Architecture Overview
High-Level Design
ProxySQL is a high-performance, protocol-aware proxy server for MySQL and PostgreSQL. It is written in C++ and designed around an asynchronous, multi-threaded, and event-driven architecture.
Core Principles
- Maximal Uptime: Configuration changes happen at runtime without restarts.
- High Scalability: Uses an event-driven model (
libev) to handle thousands of concurrent connections per thread. - Protocol Awareness: Deeply understands MySQL and PostgreSQL wire protocols for advanced routing and rewriting.
- Resilience: Integrated monitoring and auto-shunning of unhealthy backend nodes.
Threading Model
ProxySQL employs a multi-threaded worker model where different thread types handle specific tasks to avoid contention and ensure predictability.
Thread Types
- MySQL Worker Threads: Handle the bulk of the client traffic, including authentication, query parsing, and result set relaying.
- PgSQL Worker Threads: Dedicated threads for handling the PostgreSQL protocol.
- Admin Thread: Manages the administrative interface, supporting both MySQL protocol (default port
6032) and PostgreSQL protocol (default port6132). - Monitor Threads: Continuously perform health checks (pings, connection tests, replication lag) on backend servers.
- Cluster Threads: Handle inter-node synchronization in a ProxySQL Cluster.
Core Components
1. Connection Pool (HostGroups Manager)
ProxySQL groups backend servers into Hostgroups. Each hostgroup maintains its own pool of persistent connections.
- Multiplexing: Allows multiple frontend sessions to share a smaller number of backend connections.
- Latency Awareness: Automatically routes traffic to the fastest responding servers.
- Replication Tracking: Monitors
read_onlystatus to distinguish between Writers and Readers.
2. Query Processor
This is the "brain" of ProxySQL. For every query, the processor decides:
- Routing: Which hostgroup should handle this query?
- Rewriting: Does the SQL need to be modified (e.g., adding index hints)?
- Caching: Is there a valid cached result in memory?
- Blocking: Should this query be denied based on security rules?
3. Query Digest System
ProxySQL computes a unique "fingerprint" (digest) for every query by normalizing values. This allows for high-performance statistics tracking and rule matching based on query types rather than specific data.

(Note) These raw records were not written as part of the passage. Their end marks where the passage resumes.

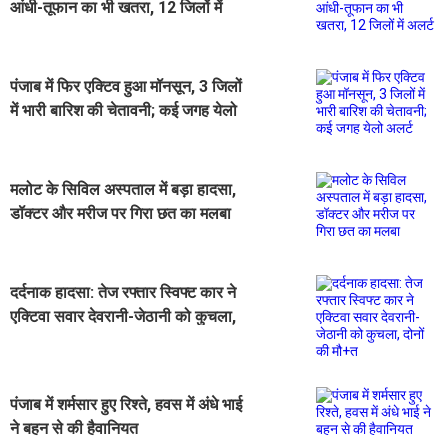
आंधी-तूफान का भी खतरा, 12 जिलों में
अलर्ट
पंजाब में फिर एक्टिव हुआ मॉनसून, 3 जिलों
में भारी बारिश की चेतावनी; कई जगह येलो
अलर्ट
मलोट के सिविल अस्पताल में बड़ा हादसा,
डॉक्टर और मरीज पर गिरा छत का मलबा
दर्दनाक हादसा: तेज रफ्तार स्विफ्ट कार ने
एक्टिवा सवार देवरानी-जेठानी को कुचला,
दोनों की मौ+त
पंजाब में शर्मसार हुए रिश्ते, हवस में अंधे भाई
ने बहन से की हैवानियत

Data Flow: The Query Lifecycle
The following diagram illustrates how a query moves through the system:
Performance Optimizations
Lock-Free Statistics
ProxySQL uses thread-local storage (__thread) for statistics and counters. This allows worker threads to update metrics without expensive global locks, ensuring performance scales linearly with the number of CPU cores.
Memory Management
Integrating jemalloc ensures efficient memory allocation and reduces fragmentation, which is critical for long-running proxy processes handling large result sets.
Compiled Regex Caching
Query matching patterns are compiled and cached in memory. ProxySQL supports both RE2 and PCRE engines for high-speed pattern matching across thousands of rules.
Persistence & Clustering
Multi-Layer Configuration
All configuration is stored in an internal SQLite database. This allows for transactional updates and ensures that the persistent state (disk) can be separated from the active state (runtime).
See Multi-Layer Configuration System for more details.
P2P Clustering
ProxySQL Cluster uses a peer-to-peer model with checksum-based synchronization. Nodes compare configuration versioning and epochs to ensure the entire cluster converges on the same state without a single point of failure.